The absence of a shutdown announcement is itself informative. Companies that are acquired announce it. Companies that fail dramatically often generate press coverage. Companies that quietly exhaust their runway and dissolve — particularly those operating in a research mode with no commercial customers — simply stop. AudioFocus stopped.
The gap between "works in a lab" and "works in a product" is a capital problem, not just an engineering problem. AudioFocus demonstrated 2–3x clinical improvement on validated tests — the algorithm worked. But translating that algorithm from a research-grade embedded board to a consumer hearing aid required custom silicon or highly optimized embedded ML, both of which cost far more than $393K. Deep-tech hardware startups need to raise capital commensurate with the miniaturization challenge, not just the software challenge. A founder who publicly estimates a 5–10 year timeline to consumer form factor in year two of a seed-funded startup has implicitly described a company that cannot succeed on venture timelines without a step-change in funding.
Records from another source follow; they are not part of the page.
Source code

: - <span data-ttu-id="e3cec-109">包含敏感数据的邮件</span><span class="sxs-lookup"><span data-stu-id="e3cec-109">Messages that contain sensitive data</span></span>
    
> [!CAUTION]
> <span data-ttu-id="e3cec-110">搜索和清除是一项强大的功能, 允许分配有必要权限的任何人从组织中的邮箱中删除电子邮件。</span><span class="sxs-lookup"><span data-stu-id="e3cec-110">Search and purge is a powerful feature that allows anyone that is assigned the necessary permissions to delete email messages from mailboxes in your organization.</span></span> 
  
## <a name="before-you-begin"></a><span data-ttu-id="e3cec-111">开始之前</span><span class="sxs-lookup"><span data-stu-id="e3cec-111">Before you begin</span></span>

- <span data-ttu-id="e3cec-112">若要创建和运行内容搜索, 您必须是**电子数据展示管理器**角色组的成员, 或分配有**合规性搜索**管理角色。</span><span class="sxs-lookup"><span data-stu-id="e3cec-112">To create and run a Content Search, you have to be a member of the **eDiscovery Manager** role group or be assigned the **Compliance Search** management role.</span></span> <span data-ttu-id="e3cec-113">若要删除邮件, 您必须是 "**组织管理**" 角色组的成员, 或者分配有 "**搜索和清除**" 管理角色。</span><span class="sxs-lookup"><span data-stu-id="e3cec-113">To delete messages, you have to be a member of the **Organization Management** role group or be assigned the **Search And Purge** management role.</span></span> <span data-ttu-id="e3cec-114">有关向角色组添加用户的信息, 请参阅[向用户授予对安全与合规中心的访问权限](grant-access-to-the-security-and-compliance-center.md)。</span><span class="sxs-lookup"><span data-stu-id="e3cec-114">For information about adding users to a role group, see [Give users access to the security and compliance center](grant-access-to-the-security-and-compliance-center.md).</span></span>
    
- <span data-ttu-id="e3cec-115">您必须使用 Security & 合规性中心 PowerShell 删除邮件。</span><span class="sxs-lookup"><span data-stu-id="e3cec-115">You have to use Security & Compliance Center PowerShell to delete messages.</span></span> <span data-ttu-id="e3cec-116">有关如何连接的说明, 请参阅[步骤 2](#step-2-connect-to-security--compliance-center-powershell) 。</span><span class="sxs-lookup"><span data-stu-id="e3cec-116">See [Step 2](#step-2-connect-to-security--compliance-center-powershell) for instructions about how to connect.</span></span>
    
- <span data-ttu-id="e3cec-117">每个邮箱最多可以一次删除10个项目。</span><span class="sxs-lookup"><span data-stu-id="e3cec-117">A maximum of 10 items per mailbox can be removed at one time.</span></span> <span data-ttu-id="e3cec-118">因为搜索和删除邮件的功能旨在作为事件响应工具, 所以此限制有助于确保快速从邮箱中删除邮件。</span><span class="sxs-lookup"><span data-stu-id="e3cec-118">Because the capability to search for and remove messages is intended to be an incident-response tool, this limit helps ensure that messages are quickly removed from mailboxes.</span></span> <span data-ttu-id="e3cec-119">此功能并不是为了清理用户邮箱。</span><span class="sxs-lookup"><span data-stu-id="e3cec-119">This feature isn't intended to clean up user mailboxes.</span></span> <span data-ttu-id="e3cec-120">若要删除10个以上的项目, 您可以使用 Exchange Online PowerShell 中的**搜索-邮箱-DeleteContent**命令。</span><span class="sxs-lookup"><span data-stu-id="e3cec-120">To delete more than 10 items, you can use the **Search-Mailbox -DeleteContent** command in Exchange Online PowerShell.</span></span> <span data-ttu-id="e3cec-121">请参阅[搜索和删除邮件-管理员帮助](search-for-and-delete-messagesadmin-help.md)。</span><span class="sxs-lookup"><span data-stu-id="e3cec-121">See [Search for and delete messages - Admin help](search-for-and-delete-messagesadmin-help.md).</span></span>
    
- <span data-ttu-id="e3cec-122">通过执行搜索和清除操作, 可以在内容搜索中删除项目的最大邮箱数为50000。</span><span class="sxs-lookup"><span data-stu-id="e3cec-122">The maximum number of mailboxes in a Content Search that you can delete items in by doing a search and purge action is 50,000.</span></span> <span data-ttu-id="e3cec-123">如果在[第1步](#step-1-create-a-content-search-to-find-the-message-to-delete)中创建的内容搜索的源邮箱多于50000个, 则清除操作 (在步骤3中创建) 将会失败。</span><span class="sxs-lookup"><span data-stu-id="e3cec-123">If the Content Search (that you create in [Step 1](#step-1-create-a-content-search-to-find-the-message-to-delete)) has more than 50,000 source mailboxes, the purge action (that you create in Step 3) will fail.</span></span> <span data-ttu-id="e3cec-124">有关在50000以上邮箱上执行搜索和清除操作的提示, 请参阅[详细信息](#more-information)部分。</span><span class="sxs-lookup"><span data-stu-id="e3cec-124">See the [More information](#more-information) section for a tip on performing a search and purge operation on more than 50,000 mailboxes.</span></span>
Founder-market fit must extend to commercialization, not just technology. Mobin's auditory neuroscience PhD and Google Brain experience were ideal for building the algorithm and securing academic credibility. They were less suited to the FDA regulatory pathway, audiologist channel development, and hardware-focused Series A fundraising that AudioFocus needed. A co-founder or early executive with medical device commercialization experience — someone who had navigated FDA 510(k) clearance and built relationships with hearing aid distributors — might have changed the company's trajectory.
Grant funding validates science but does not substitute for commercial capital. The NIA A2 Pilot Grant and academic collaborations with Stanford, Johns Hopkins, and the University of the Pacific were genuine achievements that confirmed the technology's clinical value. But grant-funded research operates on academic timelines and produces papers and pilot data, not products. AudioFocus spent four years generating clinical evidence without building the commercial infrastructure to monetize it. Non-dilutive grants are valuable supplements to venture capital; they are not replacements for it.
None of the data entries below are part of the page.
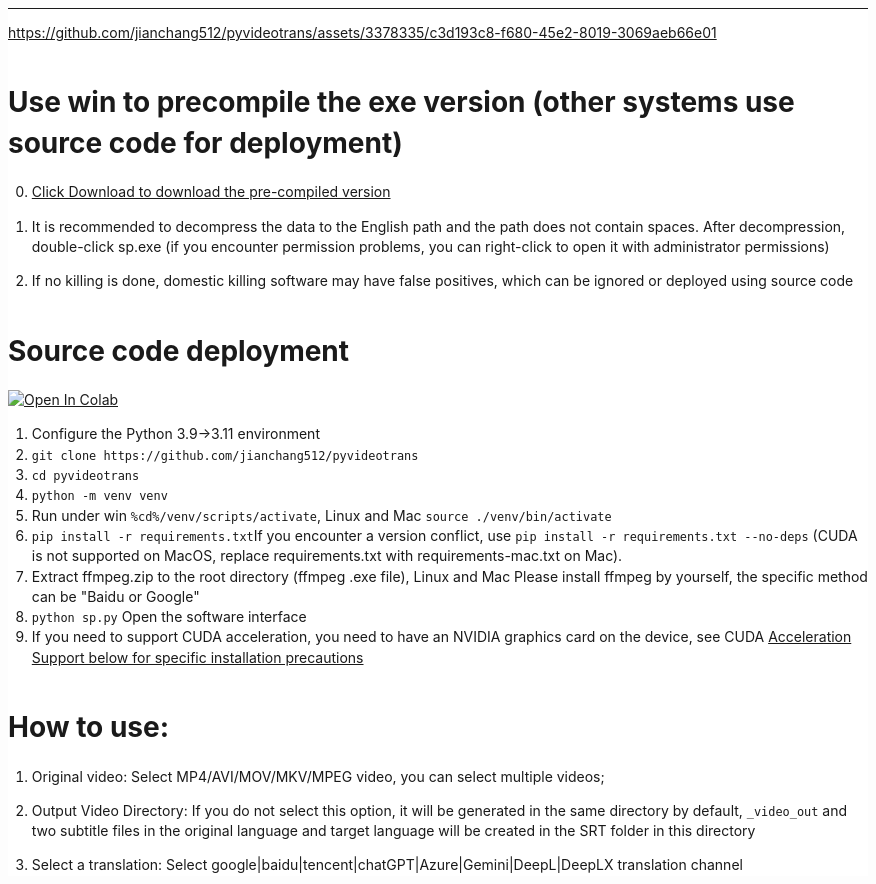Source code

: ----




https://github.com/jianchang512/pyvideotrans/assets/3378335/c3d193c8-f680-45e2-8019-3069aeb66e01



# Use win to precompile the exe version (other systems use source code for deployment)

0. [Click Download to download the pre-compiled version](https://github.com/jianchang512/pyvideotrans/releases)

1. It is recommended to decompress the data to the English path and the path does not contain spaces. After decompression, double-click sp.exe (if you encounter permission problems, you can right-click to open it with administrator permissions)

3. If no killing is done, domestic killing software may have false positives, which can be ignored or deployed using source code


# Source code deployment

[![Open In Colab](https://colab.research.google.com/assets/colab-badge.svg)](https://colab.research.google.com/drive/1yDGPWRyXeZ1GWqkOpdJDv4nA_88HNm01?usp=sharing)


1. Configure the Python 3.9->3.11 environment
2. `git clone https://github.com/jianchang512/pyvideotrans`
3. `cd pyvideotrans`
4. `python -m venv venv`
5. Run under win `%cd%/venv/scripts/activate`, Linux and Mac `source ./venv/bin/activate`
6. `pip install -r requirements.txt`If you encounter a version conflict, use `pip install -r requirements.txt --no-deps` (CUDA is not supported on MacOS, replace requirements.txt with requirements-mac.txt on Mac).
7. Extract ffmpeg.zip to the root directory (ffmpeg .exe file), Linux and Mac Please install ffmpeg by yourself, the specific method can be "Baidu or Google"
8. `python sp.py` Open the software interface
9. If you need to support CUDA acceleration, you need to have an NVIDIA graphics card on the device, see CUDA [Acceleration Support below for specific installation precautions](https://github.com/jianchang512/pyvideotrans?tab=readme-ov-file#cuda-%E5%8A%A0%E9%80%9F%E6%94%AF%E6%8C%81)


# How to use:

1. Original video: Select MP4/AVI/MOV/MKV/MPEG video, you can select multiple videos;

2. Output Video Directory: If you do not select this option, it will be generated in the same directory by default, `_video_out` and two subtitle files in the original language and target language will be created in the SRT folder in this directory

3. Select a translation: Select google|baidu|tencent|chatGPT|Azure|Gemini|DeepL|DeepLX translation channel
Publicly stating a 5–10 year timeline to consumer form factor is a fundraising liability. Mobin's September 2020 Hacker News comment was honest and technically accurate. It was also, from a venture investor's perspective, a signal that the commercial opportunity was beyond standard fund timelines. Investors who read that comment in 2020 would have been evaluating a 2025–2030 consumer product launch — outside the return window of most seed and Series A funds. Transparency about technical timelines is admirable; it also has consequences for the company's ability to raise follow-on capital.
The OTC hearing aid market opened too late to help. The FDA's August 2022 creation of the over-the-counter hearing aid category would have given AudioFocus a direct-to-consumer channel without audiologist intermediaries — potentially a significant commercial unlock. But by 2022, AudioFocus had been operating for three years on $393K and still had only a research prototype. The regulatory tailwind arrived after the company had already exhausted its runway and momentum.